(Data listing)
####
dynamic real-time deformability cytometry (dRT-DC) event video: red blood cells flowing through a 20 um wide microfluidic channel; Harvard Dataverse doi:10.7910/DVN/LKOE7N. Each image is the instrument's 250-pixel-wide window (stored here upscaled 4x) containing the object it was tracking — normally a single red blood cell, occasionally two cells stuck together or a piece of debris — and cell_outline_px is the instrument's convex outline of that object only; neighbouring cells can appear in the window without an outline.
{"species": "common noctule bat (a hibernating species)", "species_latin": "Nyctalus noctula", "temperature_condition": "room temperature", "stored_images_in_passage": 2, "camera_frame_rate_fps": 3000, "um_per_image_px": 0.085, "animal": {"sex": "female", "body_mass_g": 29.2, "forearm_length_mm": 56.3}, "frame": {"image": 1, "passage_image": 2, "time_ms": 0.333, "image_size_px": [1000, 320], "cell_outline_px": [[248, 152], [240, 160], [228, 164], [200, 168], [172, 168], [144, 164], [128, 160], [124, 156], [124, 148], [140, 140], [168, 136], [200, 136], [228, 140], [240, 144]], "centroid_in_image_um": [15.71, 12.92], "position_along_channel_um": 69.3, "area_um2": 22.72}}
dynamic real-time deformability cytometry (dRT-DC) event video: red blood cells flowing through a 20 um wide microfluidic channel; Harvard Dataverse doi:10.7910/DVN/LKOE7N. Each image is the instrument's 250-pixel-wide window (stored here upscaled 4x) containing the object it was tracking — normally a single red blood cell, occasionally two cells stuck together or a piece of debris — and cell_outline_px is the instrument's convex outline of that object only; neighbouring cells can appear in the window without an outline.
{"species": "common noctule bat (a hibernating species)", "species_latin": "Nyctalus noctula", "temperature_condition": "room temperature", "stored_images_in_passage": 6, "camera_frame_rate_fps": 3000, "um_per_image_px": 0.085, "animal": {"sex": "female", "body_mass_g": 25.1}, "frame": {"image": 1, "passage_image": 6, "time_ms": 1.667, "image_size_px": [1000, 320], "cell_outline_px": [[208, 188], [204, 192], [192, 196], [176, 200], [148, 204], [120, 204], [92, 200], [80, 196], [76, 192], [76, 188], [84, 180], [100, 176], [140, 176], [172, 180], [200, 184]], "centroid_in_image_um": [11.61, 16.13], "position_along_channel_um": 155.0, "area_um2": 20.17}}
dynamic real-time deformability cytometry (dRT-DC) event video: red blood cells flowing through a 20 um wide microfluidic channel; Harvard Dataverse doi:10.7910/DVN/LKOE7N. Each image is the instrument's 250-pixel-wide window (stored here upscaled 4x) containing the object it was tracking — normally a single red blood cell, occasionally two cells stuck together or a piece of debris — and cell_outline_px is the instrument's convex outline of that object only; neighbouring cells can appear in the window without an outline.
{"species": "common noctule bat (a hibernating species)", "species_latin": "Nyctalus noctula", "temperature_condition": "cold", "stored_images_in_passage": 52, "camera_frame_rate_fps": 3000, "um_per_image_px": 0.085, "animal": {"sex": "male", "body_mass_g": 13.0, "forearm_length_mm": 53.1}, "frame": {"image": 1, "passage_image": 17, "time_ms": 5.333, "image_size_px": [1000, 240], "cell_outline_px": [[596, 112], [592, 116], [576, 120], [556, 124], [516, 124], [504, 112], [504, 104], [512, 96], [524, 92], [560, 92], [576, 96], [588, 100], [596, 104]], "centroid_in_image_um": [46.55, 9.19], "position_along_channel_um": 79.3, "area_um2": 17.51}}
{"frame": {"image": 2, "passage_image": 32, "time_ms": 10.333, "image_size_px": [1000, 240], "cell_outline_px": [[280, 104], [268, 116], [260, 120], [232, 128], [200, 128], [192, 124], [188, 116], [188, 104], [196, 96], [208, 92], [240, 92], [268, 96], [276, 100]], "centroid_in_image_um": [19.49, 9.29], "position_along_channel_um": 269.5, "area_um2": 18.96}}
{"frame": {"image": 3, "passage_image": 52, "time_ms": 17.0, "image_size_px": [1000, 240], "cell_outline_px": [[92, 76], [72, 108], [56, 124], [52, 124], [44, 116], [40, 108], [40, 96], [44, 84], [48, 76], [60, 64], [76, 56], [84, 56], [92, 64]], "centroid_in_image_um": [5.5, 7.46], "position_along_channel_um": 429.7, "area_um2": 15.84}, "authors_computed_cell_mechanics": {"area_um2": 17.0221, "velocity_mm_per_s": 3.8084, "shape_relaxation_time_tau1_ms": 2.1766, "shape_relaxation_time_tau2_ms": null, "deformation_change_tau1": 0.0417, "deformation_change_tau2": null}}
####
_WHAT YOU SHOULD DO:_ Quote every entry exactly.

_EXERCISE OUTPUT:_
dynamic real-time deformability cytometry (dRT-DC) event video: red blood cells flowing through a 20 um wide microfluidic channel; Harvard Dataverse doi:10.7910/DVN/LKOE7N. Each image is the instrument's 250-pixel-wide window (stored here upscaled 4x) containing the object it was tracking — normally a single red blood cell, occasionally two cells stuck together or a piece of debris — and cell_outline_px is the instrument's convex outline of that object only; neighbouring cells can appear in the window without an outline.
{"species": "common noctule bat (a hibernating species)", "species_latin": "Nyctalus noctula", "temperature_condition": "room temperature", "stored_images_in_passage": 2, "camera_frame_rate_fps": 3000, "um_per_image_px": 0.085, "animal": {"sex": "female", "body_mass_g": 29.2, "forearm_length_mm": 56.3}, "frame": {"image": 1, "passage_image": 2, "time_ms": 0.333, "image_size_px": [1000, 320], "cell_outline_px": [[248, 152], [240, 160], [228, 164], [200, 168], [172, 168], [144, 164], [128, 160], [124, 156], [124, 148], [140, 140], [168, 136], [200, 136], [228, 140], [240, 144]], "centroid_in_image_um": [15.71, 12.92], "position_along_channel_um": 69.3, "area_um2": 22.72}}
dynamic real-time deformability cytometry (dRT-DC) event video: red blood cells flowing through a 20 um wide microfluidic channel; Harvard Dataverse doi:10.7910/DVN/LKOE7N. Each image is the instrument's 250-pixel-wide window (stored here upscaled 4x) containing the object it was tracking — normally a single red blood cell, occasionally two cells stuck together or a piece of debris — and cell_outline_px is the instrument's convex outline of that object only; neighbouring cells can appear in the window without an outline.
{"species": "common noctule bat (a hibernating species)", "species_latin": "Nyctalus noctula", "temperature_condition": "room temperature", "stored_images_in_passage": 6, "camera_frame_rate_fps": 3000, "um_per_image_px": 0.085, "animal": {"sex": "female", "body_mass_g": 25.1}, "frame": {"image": 1, "passage_image": 6, "time_ms": 1.667, "image_size_px": [1000, 320], "cell_outline_px": [[208, 188], [204, 192], [192, 196], [176, 200], [148, 204], [120, 204], [92, 200], [80, 196], [76, 192], [76, 188], [84, 180], [100, 176], [140, 176], [172, 180], [200, 184]], "centroid_in_image_um": [11.61, 16.13], "position_along_channel_um": 155.0, "area_um2": 20.17}}
dynamic real-time deformability cytometry (dRT-DC) event video: red blood cells flowing through a 20 um wide microfluidic channel; Harvard Dataverse doi:10.7910/DVN/LKOE7N. Each image is the instrument's 250-pixel-wide window (stored here upscaled 4x) containing the object it was tracking — normally a single red blood cell, occasionally two cells stuck together or a piece of debris — and cell_outline_px is the instrument's convex outline of that object only; neighbouring cells can appear in the window without an outline.
{"species": "common noctule bat (a hibernating species)", "species_latin": "Nyctalus noctula", "temperature_condition": "cold", "stored_images_in_passage": 52, "camera_frame_rate_fps": 3000, "um_per_image_px": 0.085, "animal": {"sex": "male", "body_mass_g": 13.0, "forearm_length_mm": 53.1}, "frame": {"image": 1, "passage_image": 17, "time_ms": 5.333, "image_size_px": [1000, 240], "cell_outline_px": [[596, 112], [592, 116], [576, 120], [556, 124], [516, 124], [504, 112], [504, 104], [512, 96], [524, 92], [560, 92], [576, 96], [588, 100], [596, 104]], "centroid_in_image_um": [46.55, 9.19], "position_along_channel_um": 79.3, "area_um2": 17.51}}
{"frame": {"image": 2, "passage_image": 32, "time_ms": 10.333, "image_size_px": [1000, 240], "cell_outline_px": [[280, 104], [268, 116], [260, 120], [232, 128], [200, 128], [192, 124], [188, 116], [188, 104], [196, 96], [208, 92], [240, 92], [268, 96], [276, 100]], "centroid_in_image_um": [19.49, 9.29], "position_along_channel_um": 269.5, "area_um2": 18.96}}
{"frame": {"image": 3, "passage_image": 52, "time_ms": 17.0, "image_size_px": [1000, 240], "cell_outline_px": [[92, 76], [72, 108], [56, 124], [52, 124], [44, 116], [40, 108], [40, 96], [44, 84], [48, 76], [60, 64], [76, 56], [84, 56], [92, 64]], "centroid_in_image_um": [5.5, 7.46], "position_along_channel_um": 429.7, "area_um2": 15.84}, "authors_computed_cell_mechanics": {"area_um2": 17.0221, "velocity_mm_per_s": 3.8084, "shape_relaxation_time_tau1_ms": 2.1766, "shape_relaxation_time_tau2_ms": null, "deformation_change_tau1": 0.0417, "deformation_change_tau2": null}}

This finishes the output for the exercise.